For several days, from July 19-July 24, white mobs, made up of mostly World War I veterans, began assaulting random Black Americans after a white woman was allegedly attacked in Washington, D.C., on July 18. Weeks prior, newspapers had fanned hysteria with reports of a “serial attacker” of white women.
Police arrested hundreds of Black men, and the Ku Klux Klan began night rides into the Black community, spreading terror. The NAACP warned the newspapers that they were “sowing the seeds of a race riot by their inflammatory headlines.” Their prediction came true when a white mob in Washington began beating anyone with Black skin, including children.
Historian Carter G. Woodson, who went on to found Black History Month, recalled seeing a Black man shot: “I heard him groaning in his struggle as I hurried away as fast as I could without running, expecting every moment to be lynched myself.”
When police refused to intervene, Black Americans fought back. About 375,000 had served in World War I and were willing to fight for their rights. President Woodrow Wilson ordered 2,000 federal troops to regain control.
By the time the violence ended, as many as 39 were dead and 150 injured. Before the year ended, similar violence against Black Americans would take place in more than two dozen cities, killing up to 237 Black sharecroppers who wanted to form a union in Elaine, Arkansas. The violence became known as “Red Summer.”

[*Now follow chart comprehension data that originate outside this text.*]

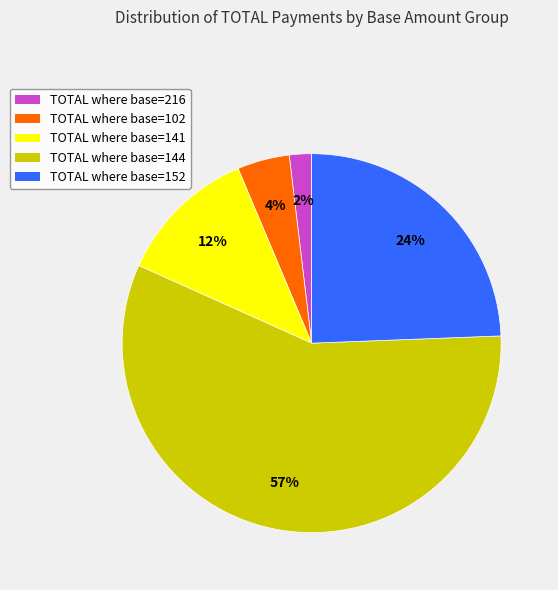

What is the smallest slice in the pie chart?

TOTAL where base=216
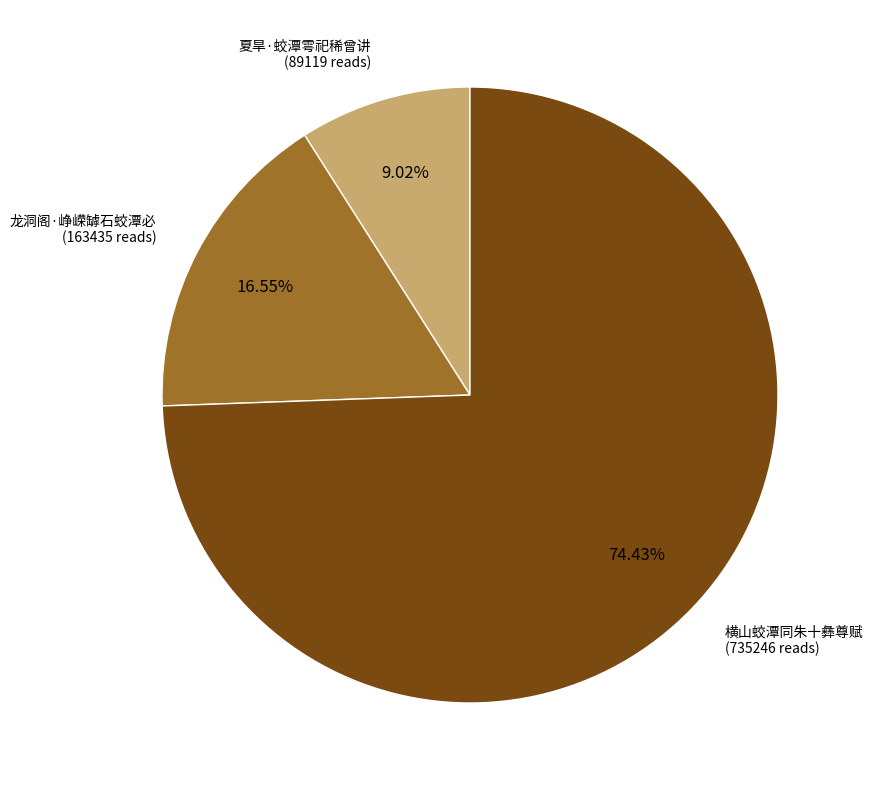

How many slices are in this pie chart?

3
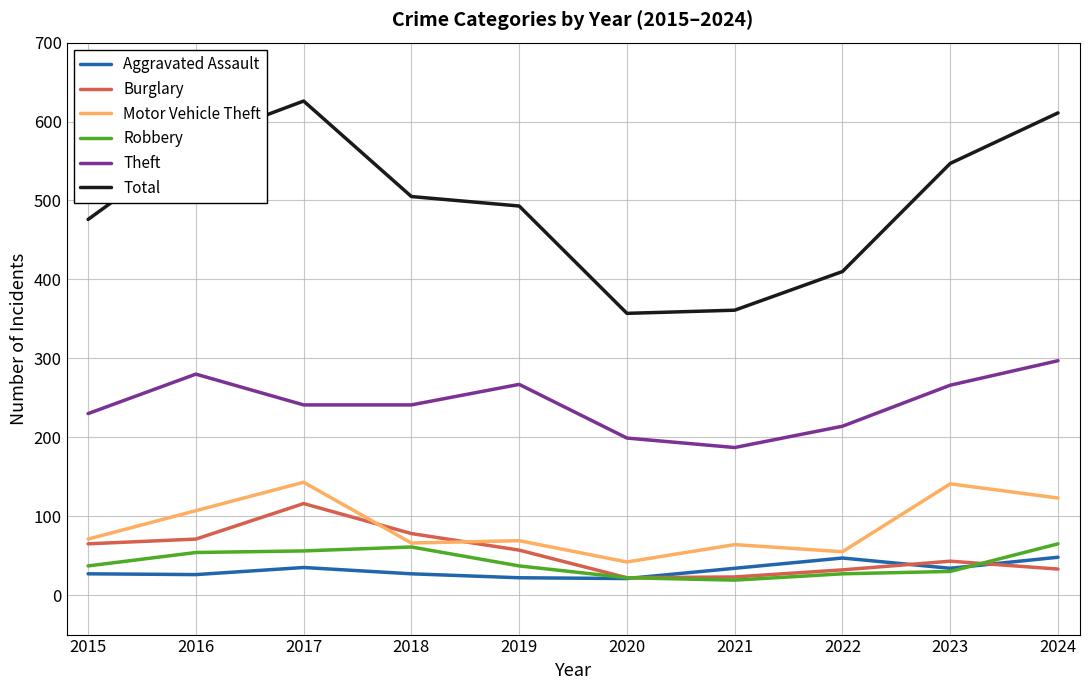

What is the greatest value displayed?

626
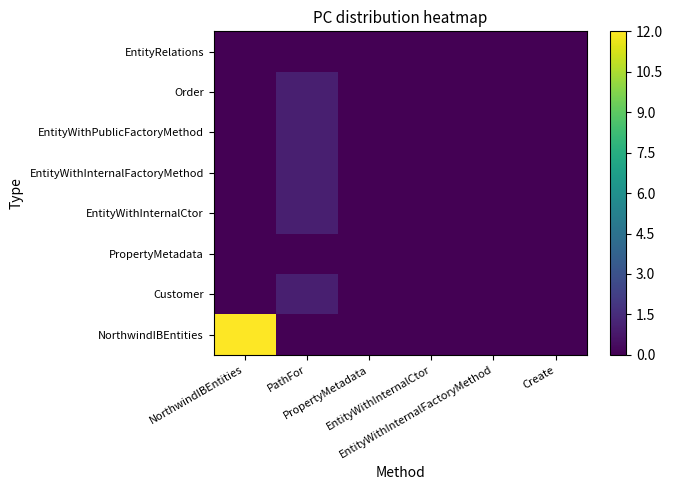

Reading left to right, extract all data points from this chart.

NorthwindIBEntities: NorthwindIBEntities=12	PathFor=0	PropertyMetadata=0	EntityWithInternalCtor=0	EntityWithInternalFactoryMethod=0	Create=0
Customer: NorthwindIBEntities=0	PathFor=1	PropertyMetadata=0	EntityWithInternalCtor=0	EntityWithInternalFactoryMethod=0	Create=0
PropertyMetadata: NorthwindIBEntities=0	PathFor=0	PropertyMetadata=0	EntityWithInternalCtor=0	EntityWithInternalFactoryMethod=0	Create=0
EntityWithInternalCtor: NorthwindIBEntities=0	PathFor=1	PropertyMetadata=0	EntityWithInternalCtor=0	EntityWithInternalFactoryMethod=0	Create=0
EntityWithInternalFactoryMethod: NorthwindIBEntities=0	PathFor=1	PropertyMetadata=0	EntityWithInternalCtor=0	EntityWithInternalFactoryMethod=0	Create=0
EntityWithPublicFactoryMethod: NorthwindIBEntities=0	PathFor=1	PropertyMetadata=0	EntityWithInternalCtor=0	EntityWithInternalFactoryMethod=0	Create=0
Order: NorthwindIBEntities=0	PathFor=1	PropertyMetadata=0	EntityWithInternalCtor=0	EntityWithInternalFactoryMethod=0	Create=0
EntityRelations: NorthwindIBEntities=0	PathFor=0	PropertyMetadata=0	EntityWithInternalCtor=0	EntityWithInternalFactoryMethod=0	Create=0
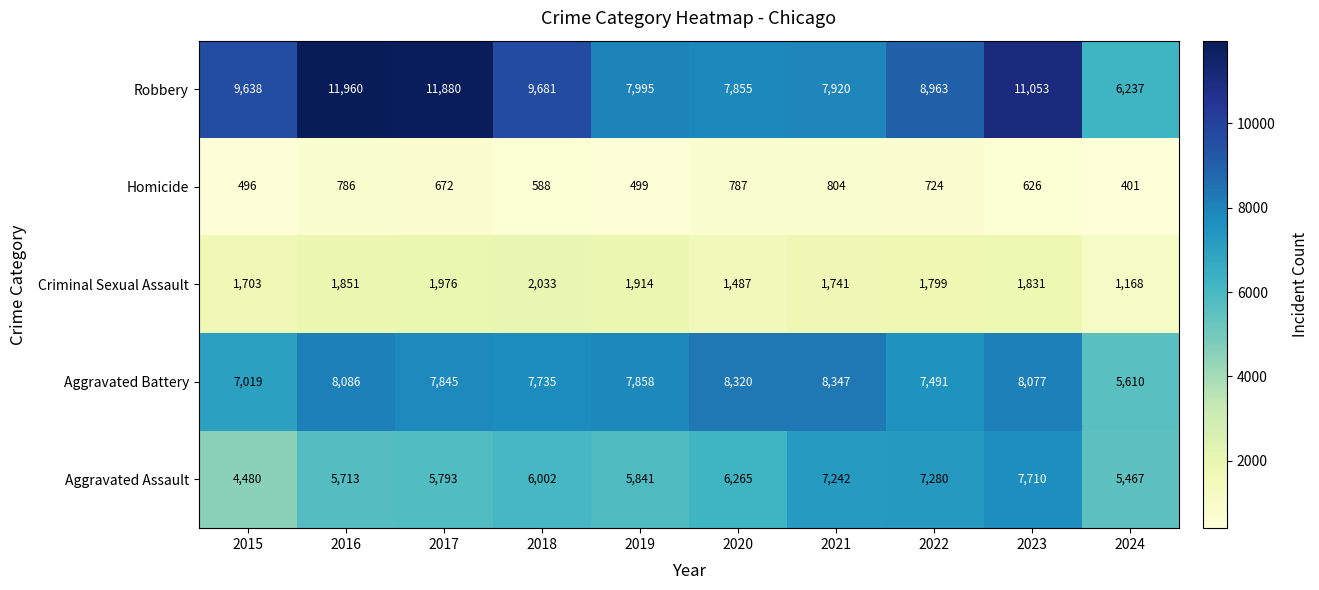

Is it true that Criminal Sexual Assault equals 676 at 2022?

False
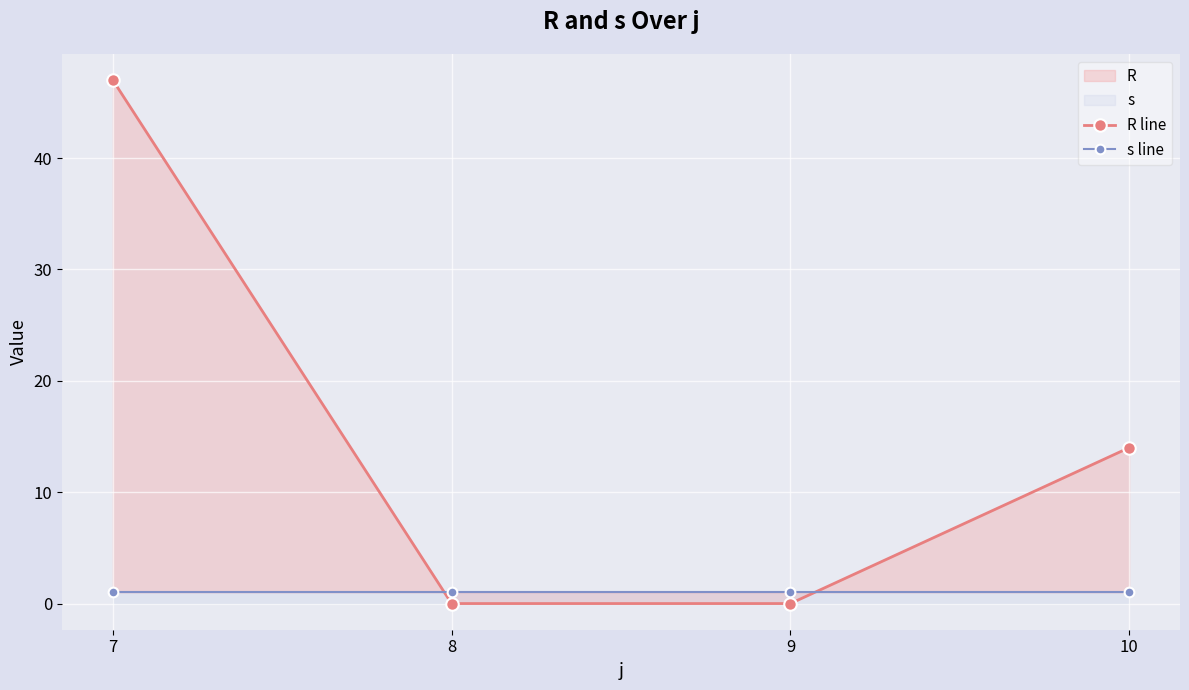

What is the difference between the second highest and second lowest values in the R line series?

14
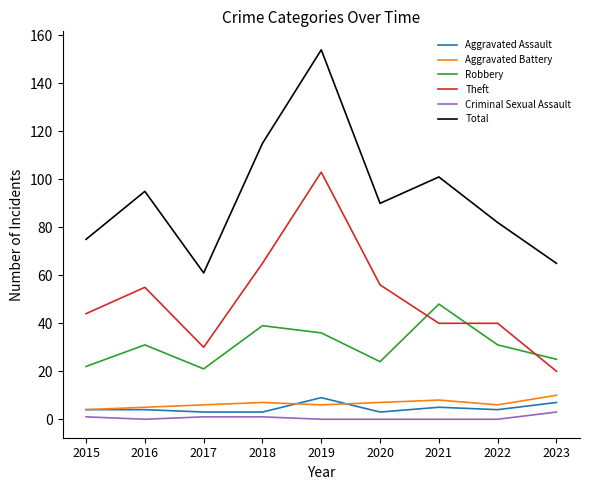

True or false: Aggravated Battery and Robbery intersect in this chart.

False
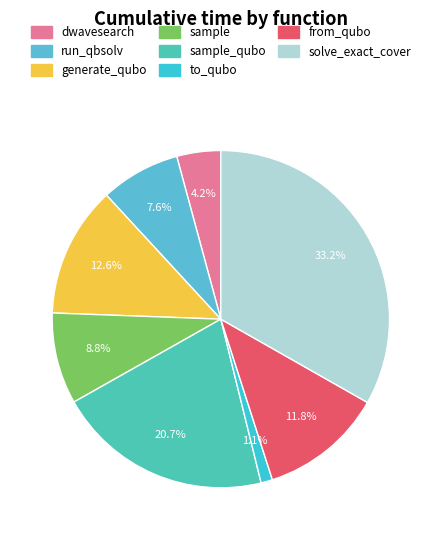

How many segments does this pie chart have?

8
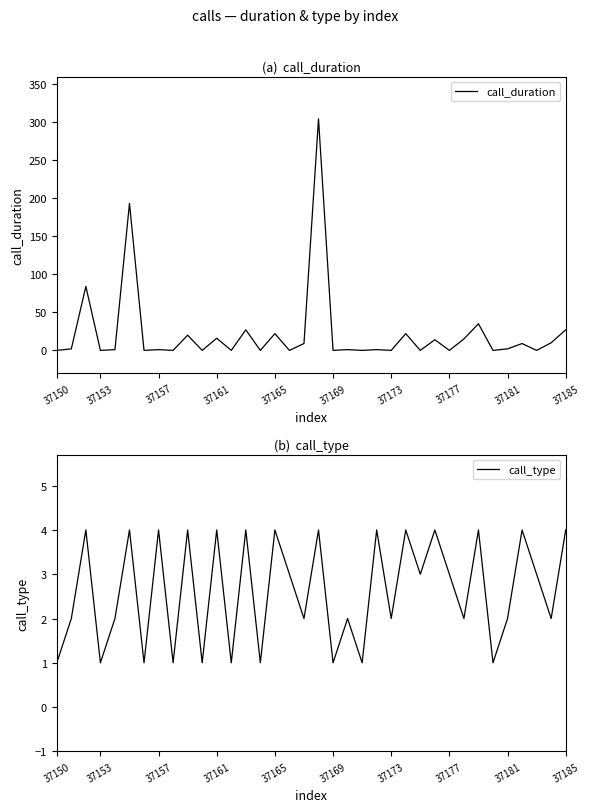

Rank the series by their maximum value, from highest to lowest.

call_duration, call_type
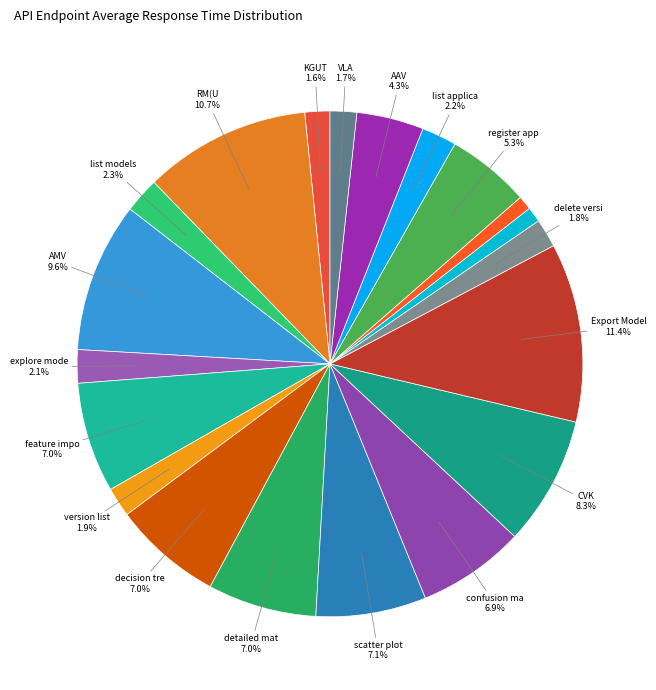

How many segments does this pie chart have?

20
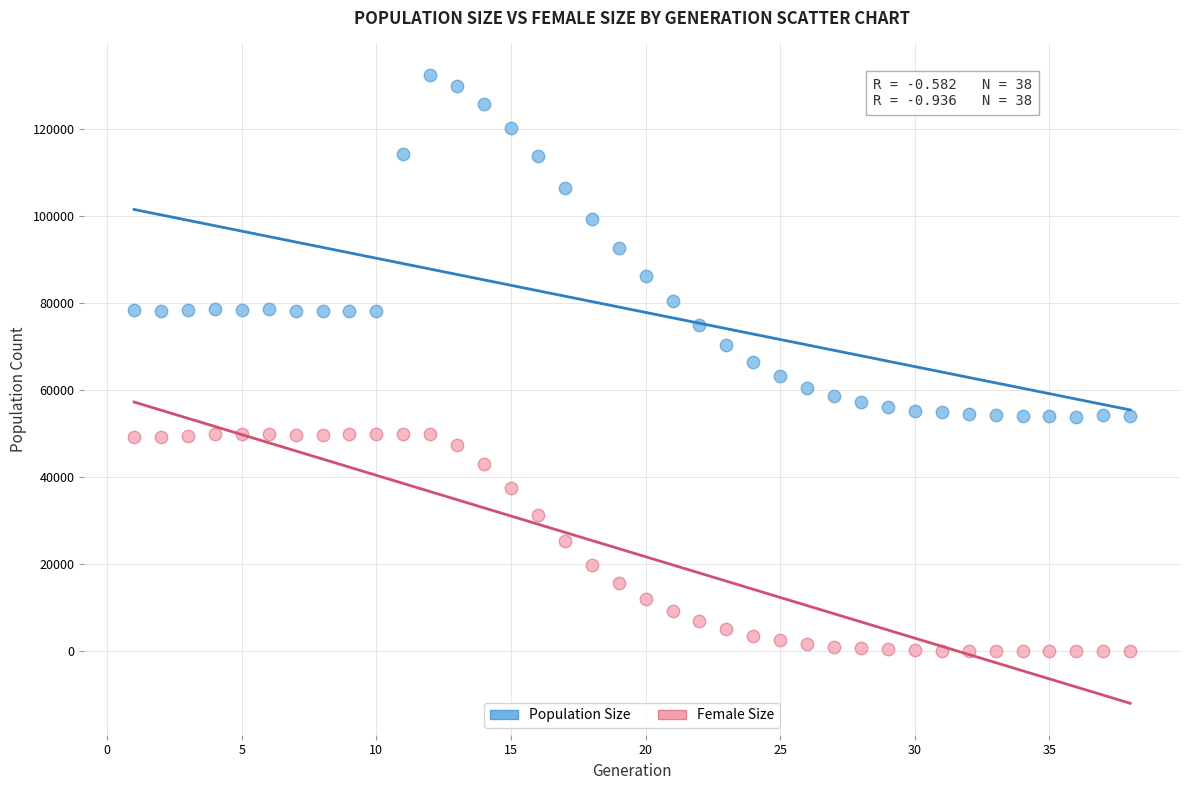

Across all data points, what is the range of Y values (max minus min)?

132569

“There have been race riots throughout the breadth of American history, in every decade since the founding of the country, and the worst of it was in 1919,” Cameron McWhirter, author of “Red Summer: The Summer of 1919 and the Awakening of Black America”, told Smithsonian Magazine. “Every single one was instigated by white mobs, and Washington was the pinnacle if for no other reason than the symbolism.”